What to produce |
Extract the text of every item below, copying each line verbatim and omitting the pictures.

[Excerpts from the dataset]
━━━━━━━━━━━━━━━━
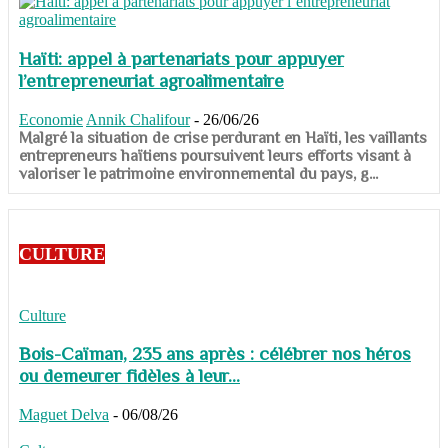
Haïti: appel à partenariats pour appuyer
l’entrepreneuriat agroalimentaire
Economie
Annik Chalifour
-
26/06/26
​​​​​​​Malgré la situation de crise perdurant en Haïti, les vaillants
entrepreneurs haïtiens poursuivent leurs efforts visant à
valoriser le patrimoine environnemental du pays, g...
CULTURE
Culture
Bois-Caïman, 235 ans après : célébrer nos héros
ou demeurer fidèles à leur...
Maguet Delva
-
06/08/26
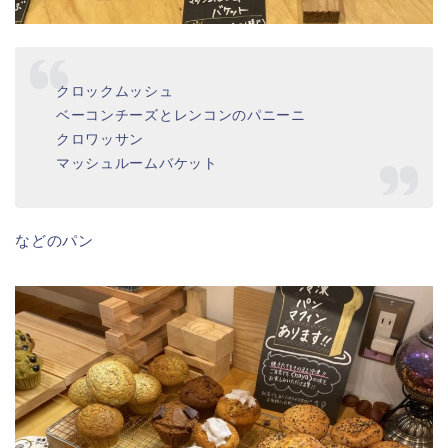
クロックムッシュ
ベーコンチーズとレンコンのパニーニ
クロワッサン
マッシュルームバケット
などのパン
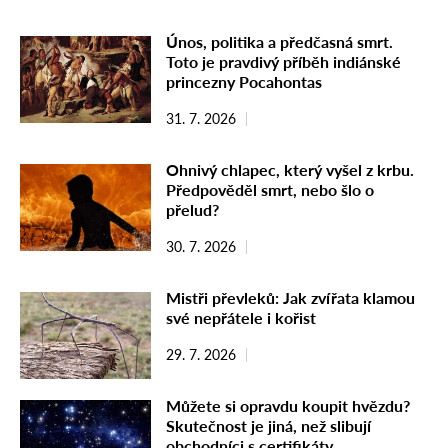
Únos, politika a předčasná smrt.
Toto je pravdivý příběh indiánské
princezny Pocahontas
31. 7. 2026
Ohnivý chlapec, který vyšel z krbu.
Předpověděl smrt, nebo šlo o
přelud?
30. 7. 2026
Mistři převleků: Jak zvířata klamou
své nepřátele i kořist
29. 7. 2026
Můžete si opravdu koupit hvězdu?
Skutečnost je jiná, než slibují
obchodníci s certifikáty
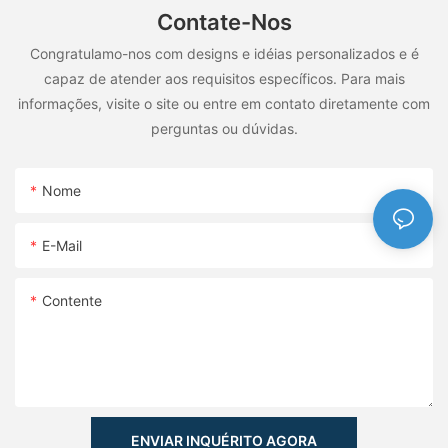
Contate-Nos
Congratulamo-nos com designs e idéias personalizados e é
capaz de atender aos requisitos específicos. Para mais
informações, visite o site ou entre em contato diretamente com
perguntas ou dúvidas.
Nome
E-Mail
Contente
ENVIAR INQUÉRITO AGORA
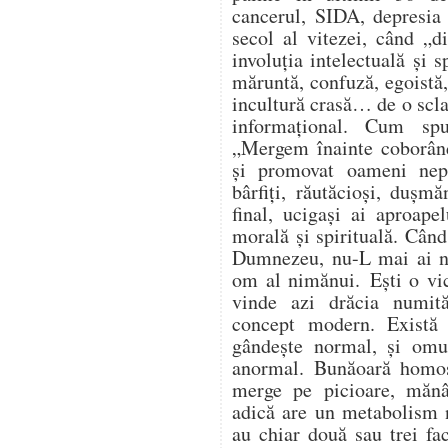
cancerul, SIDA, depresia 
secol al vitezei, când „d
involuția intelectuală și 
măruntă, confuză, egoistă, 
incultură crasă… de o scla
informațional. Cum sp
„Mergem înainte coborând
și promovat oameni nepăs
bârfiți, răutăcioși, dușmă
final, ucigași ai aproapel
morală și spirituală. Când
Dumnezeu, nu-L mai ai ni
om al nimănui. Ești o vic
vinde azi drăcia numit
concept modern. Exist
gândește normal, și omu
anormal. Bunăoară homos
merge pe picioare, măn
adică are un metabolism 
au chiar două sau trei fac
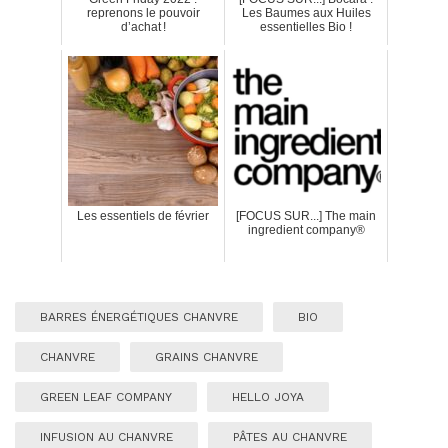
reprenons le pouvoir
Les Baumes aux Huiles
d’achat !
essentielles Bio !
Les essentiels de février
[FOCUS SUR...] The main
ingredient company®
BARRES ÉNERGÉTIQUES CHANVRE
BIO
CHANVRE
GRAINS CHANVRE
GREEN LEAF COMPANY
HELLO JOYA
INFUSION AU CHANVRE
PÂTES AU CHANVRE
━━━━━━━━━━━━━━━━
Solution to this exercise |
Haïti: appel à partenariats pour appuyer
l’entrepreneuriat agroalimentaire
Economie
Annik Chalifour
-
26/06/26
​​​​​​​Malgré la situation de crise perdurant en Haïti, les vaillants
entrepreneurs haïtiens poursuivent leurs efforts visant à
valoriser le patrimoine environnemental du pays, g...
CULTURE
Culture
Bois-Caïman, 235 ans après : célébrer nos héros
ou demeurer fidèles à leur...
Maguet Delva
-
06/08/26
クロックムッシュ
ベーコンチーズとレンコンのパニーニ
クロワッサン
マッシュルームバケット
などのパン
Únos, politika a předčasná smrt.
Toto je pravdivý příběh indiánské
princezny Pocahontas
31. 7. 2026
Ohnivý chlapec, který vyšel z krbu.
Předpověděl smrt, nebo šlo o
přelud?
30. 7. 2026
Mistři převleků: Jak zvířata klamou
své nepřátele i kořist
29. 7. 2026
Můžete si opravdu koupit hvězdu?
Skutečnost je jiná, než slibují
obchodníci s certifikáty
Contate-Nos
Congratulamo-nos com designs e idéias personalizados e é
capaz de atender aos requisitos específicos. Para mais
informações, visite o site ou entre em contato diretamente com
perguntas ou dúvidas.
Nome
E-Mail
Contente
ENVIAR INQUÉRITO AGORA
cancerul, SIDA, depresia 
secol al vitezei, când „d
involuția intelectuală și 
măruntă, confuză, egoistă, 
incultură crasă… de o scla
informațional. Cum sp
„Mergem înainte coborând
și promovat oameni nepăs
bârfiți, răutăcioși, dușmă
final, ucigași ai aproapel
morală și spirituală. Când
Dumnezeu, nu-L mai ai ni
om al nimănui. Ești o vic
vinde azi drăcia numit
concept modern. Exist
gândește normal, și omu
anormal. Bunăoară homos
merge pe picioare, măn
adică are un metabolism 
au chiar două sau trei fac
reprenons le pouvoir
Les Baumes aux Huiles
d’achat !
essentielles Bio !
Les essentiels de février
[FOCUS SUR...] The main
ingredient company®
BARRES ÉNERGÉTIQUES CHANVRE
BIO
CHANVRE
GRAINS CHANVRE
GREEN LEAF COMPANY
HELLO JOYA
INFUSION AU CHANVRE
PÂTES AU CHANVRE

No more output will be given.